Wadati–Benioff zone earthquakes develop beneath volcanic island arcs and continental margins above active subduction zones. They can be produced by slip along the subduction thrust fault or slip on faults within the downgoing plate, as a result of bending and extension as the plate is pulled into the mantle. The deep-focus earthquakes along the zone allow seismologists to map the three-dimensional surface of a subducting slab of oceanic crust and mantle.

==Discovery==
In 1949, Hugo Benioff introduced a method for determining elastic-rebound strain increments of earthquakes on a particular fault. He determined that the square root of an earthquake's energy is proportional to both the elastic rebound strain increment and the rebound displacement, and developed a way to determine whether a series of earthquakes was generated along a single fault structure. His research focused on the Kermadec-Tonga subduction zone and the South American subduction zone, and determined that in both locations, earthquake foci fall along planes dipping ~45° from the trenches. These planes of seismicity were later termed Benioff zones, or Wadati–Benioff zones for Kiyoo Wadati, who had made similar observations twenty years earlier.

==Structure ==
The angle of dip of the subducting slab, and therefore the Benioff seismic zone, is dominantly controlled by the negative buoyancy of the slab and forces from the flowing of the asthenosphere. Younger lithosphere is hotter and more buoyant, resulting in shallow-dipping Benioff zones, whereas older lithosphere is denser and colder, causing steeper dips. The Benioff zone spans from near-surface to depths of up to 670 km. The upper bound is just beneath the weak sediments in the toe of the wedge of the subduction zone, and the lower bound is where the brittle-ductile transition occurs. Most earthquakes occur within the 1000 °C isotherm, in the interior of the slab that has not yet heated up to match the temperature of the surrounding mantle into which it is being subducted. At depths below the thickness of the lithosphere, earthquakes are no longer generated by thrusting at the interface of the two plates, because the asthenosphere is weak and cannot support the stresses necessary for faulting. In this region, internal deformation of the still-cool down-going slab is the source of the earthquakes. Up to depths of 300 km, dehydration reactions and the formation of eclogite are the main causes of seismicity.

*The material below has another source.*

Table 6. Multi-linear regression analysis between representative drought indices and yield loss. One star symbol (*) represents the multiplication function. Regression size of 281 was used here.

Below 300 km, beginning at approximately the 700 °C isotherm, a mineralogical phase change from olivine to spinel occurs, and is thought to be the dominant earthquake mechanism of these very deep-seated earthquakes.

==Double Benioff zones==
In some cases, subduction zones show two parallel surfaces of seismicity separated by tens of kilometres at intermediate depths (50–200 km). A primary example of this is located along Japan's largest island of Honshu, where the Wadati–Benioff zone is characterized by two well-defined lines of earthquake foci, with a distance between each line of 30–40 kilometers. A study of the global prevalence of double Benioff zones has found that they are common in subduction zones worldwide.

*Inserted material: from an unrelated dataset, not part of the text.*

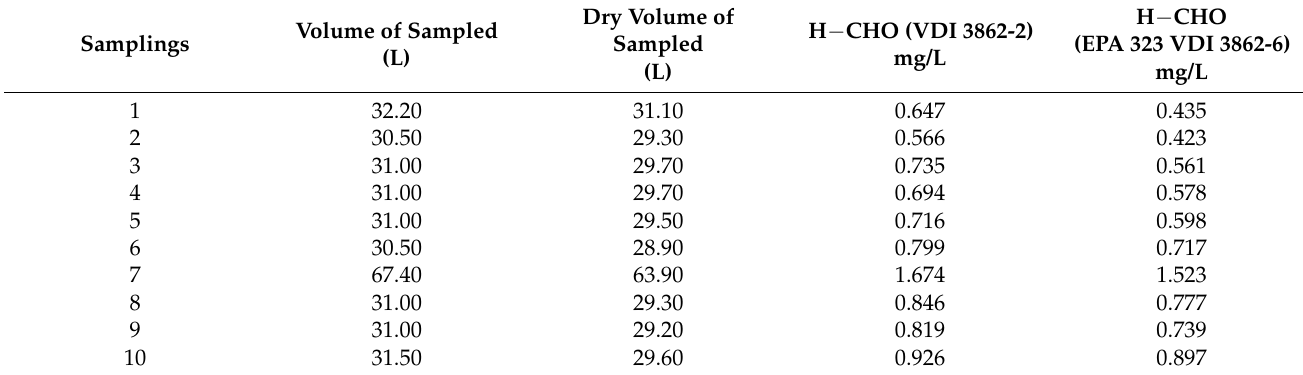
Table 11. The results obtained by Lab. APPA Trento (sampling #1 and #2) from sampling in acid solution, washing, and analysis with HPLC are reported. The addition of DNPH was made directly at the end of the sampling.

The uppermost seismicity surface is in the crust of the down-going slab and attributed to the dehydration reactions within this oceanic crust resulting in the formation of eclogite. The mechanism behind the lower zone of seismicity, located in the upper mantle portion of the down-going lithosphere, is still debated; the global ubiquity of double Benioff zones indicates that it must be a process that commonly occurs in subduction zones. Some of the suggested instability mechanisms include dehydration embrittlement caused by the breakdown of antigorite or chlorite in a hydrated peridotite upper mantle, and un-bending of the slab. Observations from seismic studies indicate that the lithospheric mantle at the intermediate depths where double Benioff zones occur is dry, which favours the proposed slab-unbending mechanism.